Tough Mudder Training 1

We are less than 10 weeks from the Tough Mudder. If you are in decent shape the event is not that hard but it still demands some training. To have a “good day” at the Tough Mudder, here are three areas that you should focus on:

  1. Mobility: This is super important because of the first hill in the race. Many athletes hips are so tight their back gives out on the first hill. When you ascend a hill, you are constantly in flexed hip position and if you are flexed in the back instead of the hips, you will have a long day. If you aren’t a member of MDSoF, please see this article to start you off with mobility.
  2. Cardio: The TM site says that if you can run for 5 miles are are fit enough to finish the race, even though the race is over 10 miles. As we all know from our workouts, and will see this Wednesday, just a little running makes everything much harder. Especially at altitude, you want cardio to spare. However, that doesn’t mean you have to run hard all the time. When you are out on the trail, dial it back to where you can kind of talk, runs on your own should be easier to get your connective tissue strong enough for the long workouts closer to the race. We’ll do the high output cardio during gym workouts and at the track on Saturday.
  3. Tough Mudder Specific Skills: We are doing monkey rings and other hanging exercises. We have more coming that I think you will like and hopefully save you from some swims.

Below is the schedule for the Tough Mudder training until July 7. These are pretty much set but there may be some changes. Please check the events calendar online before the workout. Comments or questions should go to Saul.

Sat., May 4: Edgewood – This will be a baseline test for the first mile and the whole 2.5 mile Sylvan exercise loop. If you have not done this, you should do this, or something about this distance with hills ASAP.

Sun. May 5 – Fri., May 10: Total at least 40 minutes running and 1 hour walking in hills with a small pack or whatever you will do the Tough Mudder in.

Sat., May 11: Saturday Workout or 40 min run with hills.

Sun. May 12 – Fri., May 17: Total about 40 minutes running and 1.5 hour walking in hills with a small pack.

Sat., May 18: Saturday Workout or 45 min run with hills.

Sun., May 19 – Fri., May 24: Total about 45 minutes running and 2 hours with hills walking with a small pack. This would be a good time to try out your race hydration and food.

Sat., May 25 (Memorial Day): Water Dog Lake or the regular Saturday workout.

Sun., May 26 – Fri., May 31: This would a great weekend be active every day. Take a day off the previous week or the following week, but try to total 90 minutes (including the Saturday workout) of running over the 3 days and 2 hours of walking with a pack. If you need help finding a location talk to Saul or one of the coaches.

Sat., June 1: Edgewood or 50 minutes of running in the hills.

Sun., June 2 – Fri., June 7: Total 55 minutes running and 3 hours with hills walking with a small pack. After today, you should have a solid idea of what you will eat drink, wear and carry on the day of the event.

Sat., June 8: Swim workout – location TBD but probably Burlingame.

Sun., June 9 – Fri., June 14: Total 70 minutes running (not in one day) and 3 hours with hills walking with a small pack. After today, you should know what you will eat, drink, wear and carry on the day of the event.

Sat., June 15: Gladiator Rock and Run ( or Regular Saturday workout or 55 minutes of running with hills or a fun adventure run in SF, athletes choice.

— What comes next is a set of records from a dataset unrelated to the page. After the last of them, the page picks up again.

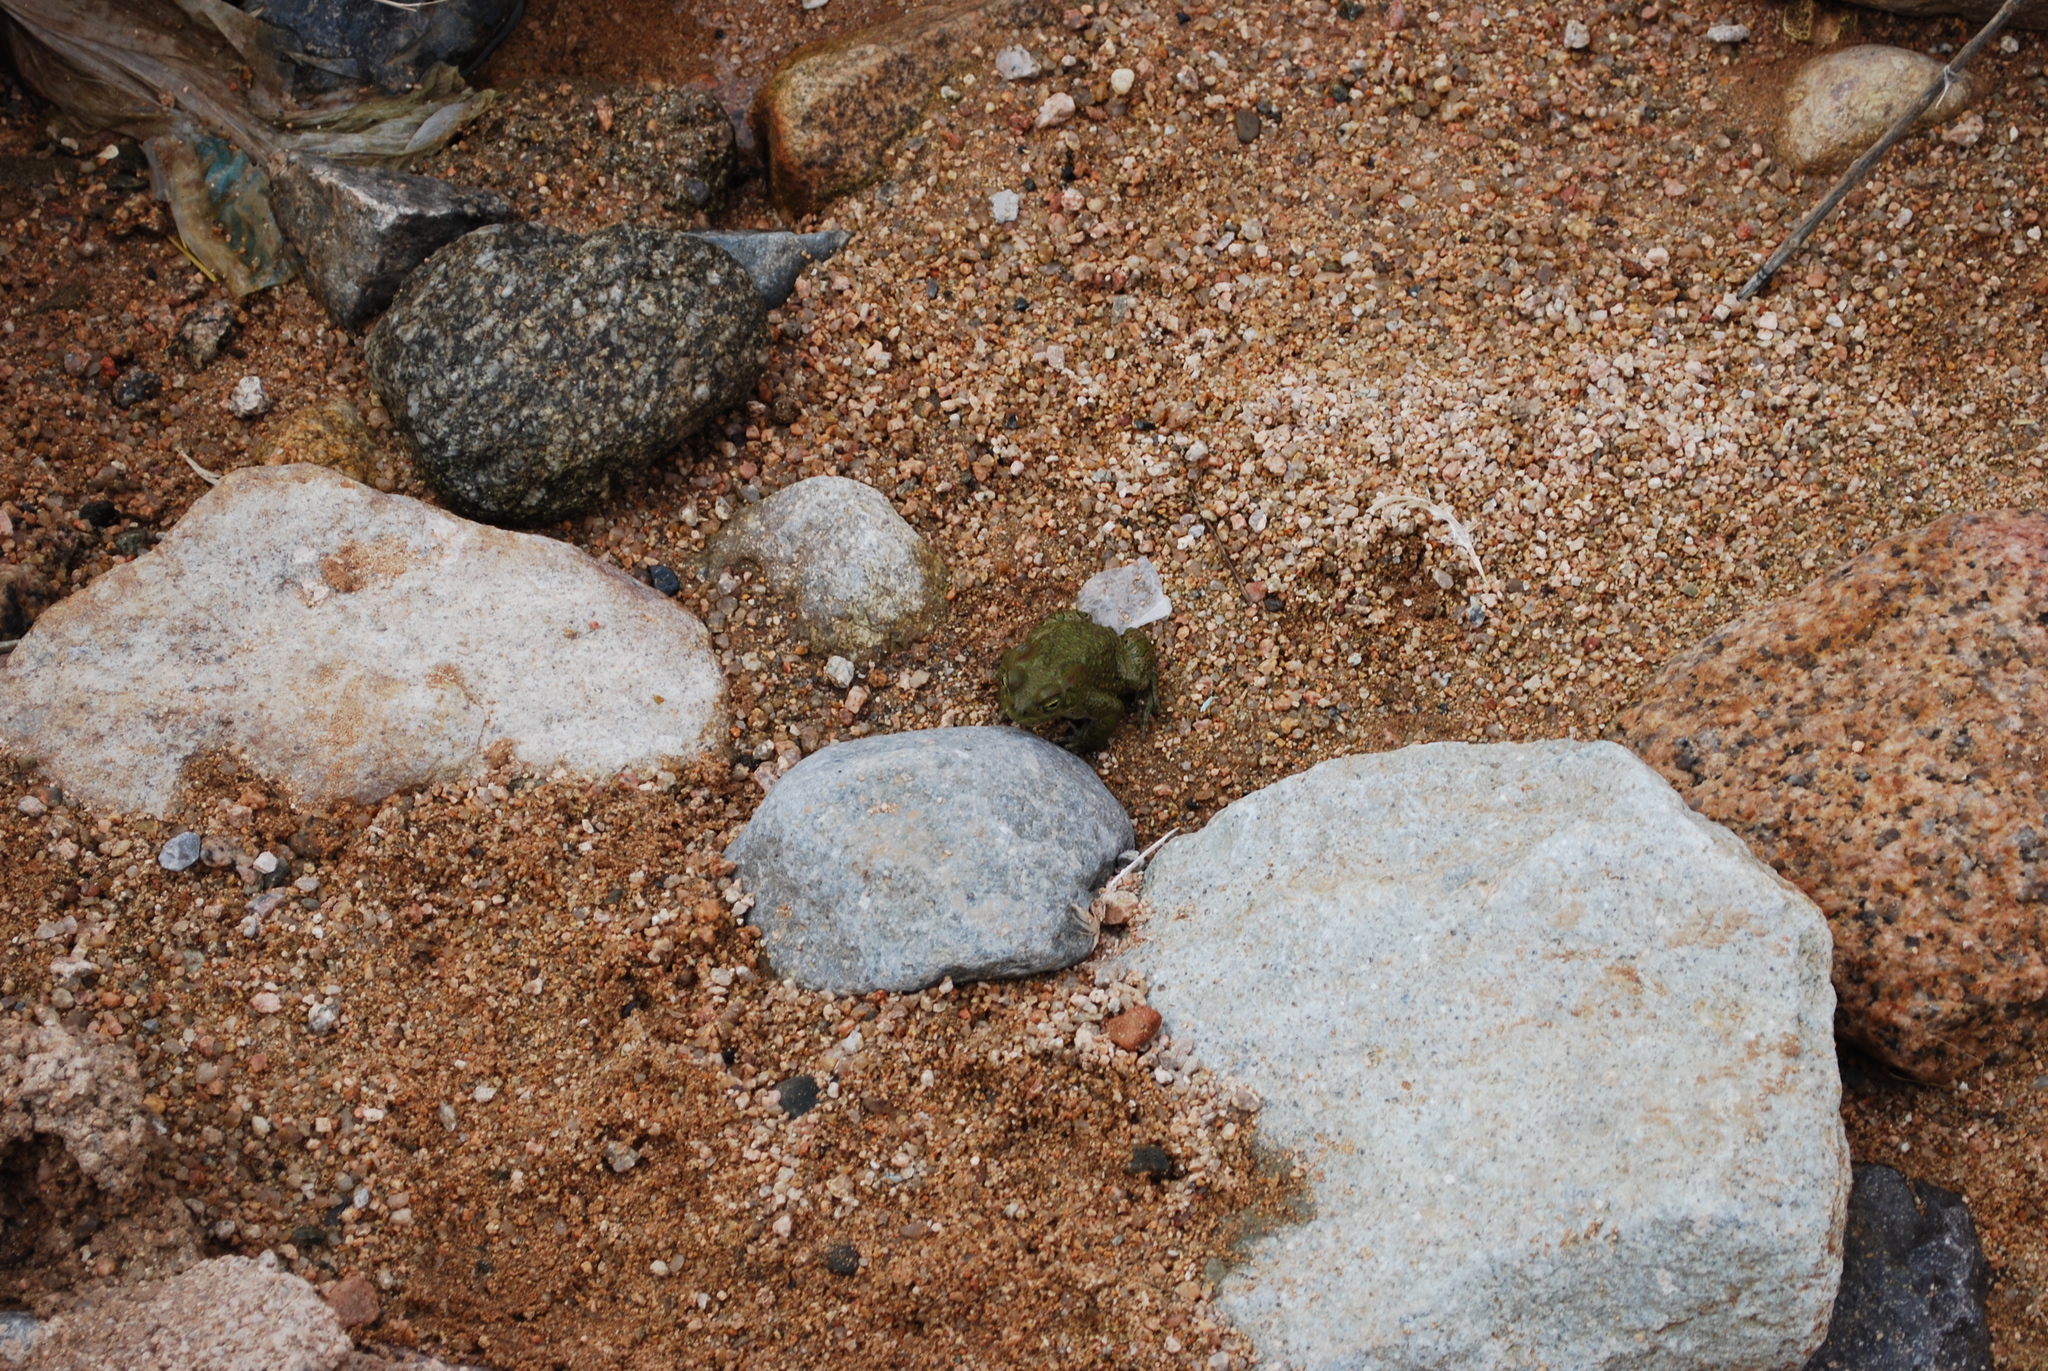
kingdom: Animalia
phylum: Chordata
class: Amphibia
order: Anura
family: Bufonidae
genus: Bufotes
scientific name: Bufotes boulengeri
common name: African green toad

Sun., June 16 – Fri., June 21: Total 80 minutes running (not in one day) and 2 hours with hills walking with a small pack.

Sat., June 22 – Sun., June 30: The next two weekends should include at least one pretty long and hard workout. Each week you should total about 2.5 hours of running (not in one day and including the Saturday workout) and about 2 hours of walking. An example would be, Saturday workout (30 min running), Sunday Rancho San Antonio ( PG&E Trail or Rhus Ridge trail to Black Mountain, 3 hours combined walking (2 hours) and running (1 hour). A 30 minute run on your own and we’ll make up the rest with running in class. NOTE: DO NOT do these workouts if you have not being keeping up with your training, you’ll just get hurt.

Sat., June 29: Long hike (probably Montara Mountain in HMB)

Thur., July 4th 5k+ Parade Run in RWC. Come by the MDSoF booth! If you can’t make this, easy jog for about 20 minutes and then 25 – 30 minutes hard run.

Sat., July 7: Edgewood – Short and fast run with a short, sprinty workout post-run.

Sun., July 8 – Thurs. July 11: Easy 1 – 2 hour hike on Sunday and just the running you’ll do in class.

Sat., July 13: Tough Mudder – BRING IT!

Please ask questions if any of this is not clear.

One thought on “Tough Mudder Training

  • Susan

    This looks great! Even though I’m not doing the TM (I’m on support), I am looking forward to doing this training schedule with the MDSoF Tough Mudder Team! Just do the training and you will see you can do the event. Everyone had a great time last year and this year will be no different!